To you it may seem that I make too much of this, which is, as Hamlet says, “common.” But you have not known what it is to be for all your early life shut out from all but one beloved companion, and never after to have found another.
Helen had a cough, and Laura Grey had written to mamma, who was then in Warwickshire, about it. She was referred to the Cardyllion doctor. He came; he was a skilful man. There were the hushed, dreadful moments, while he listened, through his stethoscope, thoughtfully, to the “still, small voice” of fate, to us inaudible, pronouncing on the dread issues of life or death.
“No sounder lungs in England,” said Doctor Mervyn, looking up with a congratulatory smile.
He told her, only, that she must not go in the way of cold, and by-and-by sent her two bottles from his surgery; and so we were happy once more.
But doctors’ advices, like the warnings of fate, are seldom obeyed; least of all by the young. Nelly’s little pet-sparrow was ailing, or we fancied it was. She and I were up every hour during the night to see after it. Next evening Nelly had a slight pain in her chest. It became worse, and by twelve o’clock was so intense that Laura Grey, in alarm, sent to Cardyllion for the doctor. Thomas Jones came back without him, after a delay of an hour. He had been called away to make a visit somewhere, but the moment he came back he would come to Malory.

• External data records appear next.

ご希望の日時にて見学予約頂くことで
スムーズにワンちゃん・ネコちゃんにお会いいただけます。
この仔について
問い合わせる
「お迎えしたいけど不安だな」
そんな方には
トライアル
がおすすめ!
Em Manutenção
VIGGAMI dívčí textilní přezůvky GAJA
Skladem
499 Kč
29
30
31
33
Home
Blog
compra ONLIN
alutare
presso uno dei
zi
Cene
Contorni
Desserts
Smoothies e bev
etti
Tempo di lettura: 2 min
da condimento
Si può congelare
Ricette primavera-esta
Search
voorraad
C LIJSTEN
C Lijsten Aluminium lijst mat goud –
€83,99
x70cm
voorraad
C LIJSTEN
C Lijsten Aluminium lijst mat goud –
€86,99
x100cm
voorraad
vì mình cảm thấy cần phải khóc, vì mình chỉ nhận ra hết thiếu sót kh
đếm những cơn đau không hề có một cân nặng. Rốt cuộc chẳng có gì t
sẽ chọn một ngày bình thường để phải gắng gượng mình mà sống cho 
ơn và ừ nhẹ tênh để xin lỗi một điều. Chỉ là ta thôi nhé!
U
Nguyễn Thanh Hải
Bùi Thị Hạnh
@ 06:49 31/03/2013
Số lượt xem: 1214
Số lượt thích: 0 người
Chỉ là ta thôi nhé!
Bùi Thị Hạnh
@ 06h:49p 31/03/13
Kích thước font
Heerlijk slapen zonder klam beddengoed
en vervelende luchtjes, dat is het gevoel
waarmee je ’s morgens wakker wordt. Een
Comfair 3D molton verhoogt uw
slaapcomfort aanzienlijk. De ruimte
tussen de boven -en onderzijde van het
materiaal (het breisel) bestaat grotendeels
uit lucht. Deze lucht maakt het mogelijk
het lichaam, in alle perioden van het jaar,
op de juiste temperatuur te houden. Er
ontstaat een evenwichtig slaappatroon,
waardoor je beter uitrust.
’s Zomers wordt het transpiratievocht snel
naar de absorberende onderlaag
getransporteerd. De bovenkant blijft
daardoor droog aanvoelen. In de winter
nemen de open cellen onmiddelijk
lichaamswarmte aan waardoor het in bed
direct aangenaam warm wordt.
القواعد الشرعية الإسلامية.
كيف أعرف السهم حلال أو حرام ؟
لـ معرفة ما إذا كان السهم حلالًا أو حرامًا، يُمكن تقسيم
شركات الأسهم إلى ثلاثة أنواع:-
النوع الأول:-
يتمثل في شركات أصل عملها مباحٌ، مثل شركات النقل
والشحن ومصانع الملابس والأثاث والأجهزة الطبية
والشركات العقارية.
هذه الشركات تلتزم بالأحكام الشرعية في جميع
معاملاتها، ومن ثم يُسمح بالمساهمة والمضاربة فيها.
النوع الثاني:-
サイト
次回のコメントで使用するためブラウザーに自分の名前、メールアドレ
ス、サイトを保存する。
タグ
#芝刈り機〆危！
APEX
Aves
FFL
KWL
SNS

It came to be three o’clock; he had not appeared; darling Nelly was in actual torture. Again Doctor Mervyn was sent for; and again, after a delay, the messenger returned with the same dismaying answer. The governess and Rebecca Torkill exhausted in vain thei
r little list of remedies. I was growing terrified. Intuitively I perceived the danger. The doctor was my last earthly hope. Death, I saw, was drawing nearer and nearer every moment, and the doctor might be ten miles away. Think what it was to stand, helpless, by her. Can I ever forget her poor little face, flushed scarlet, and gasping and catching at breath, hands, throat, every sinew quivering in the mortal struggle!
At last a knock and a ring at the hall-door. I rushed to the window; the first chill grey of winter’s dawn hung sicklily over the landscape. No one was on the steps, or on the grey gravel of the court. But, yes — I do hear voices and steps upon the stair approaching. Oh! Heaven be thanked, the doctor is come at last!
I ran out upon the lobby, just as I was, in my dressing-gown, with my hair about my shoulders, and slippers on my bare feet. A candlestick, with the candle burnt low, was standing on the broad head of the clumsy old bannister, and Mr. Carmel, in a black riding-coat, with his hat in his hand, and that kind of riding-boots that used to be called clerical, on, was talking in a low, earnest tone to our governess.
The faint grey from the low lobby window was lost at this point, and the delicate features of the pale ecclesiastic, and Miss Grey’s pretty and anxious face, were lighted, like a fine portrait of Schalken’s, by the candle only.
Throughout this time of agony and tumult, the memory of my retina remains unimpaired, and every picture retains its hold upon my brain. And, oh! had the doctor come? Yes, Mr. Carmel had ridden all the way, fourteen miles, to Llwynan, and brought the doctor back with him. He might not have been here for hours otherwise. He was now downstairs making preparations, and would be in the room in a few minutes.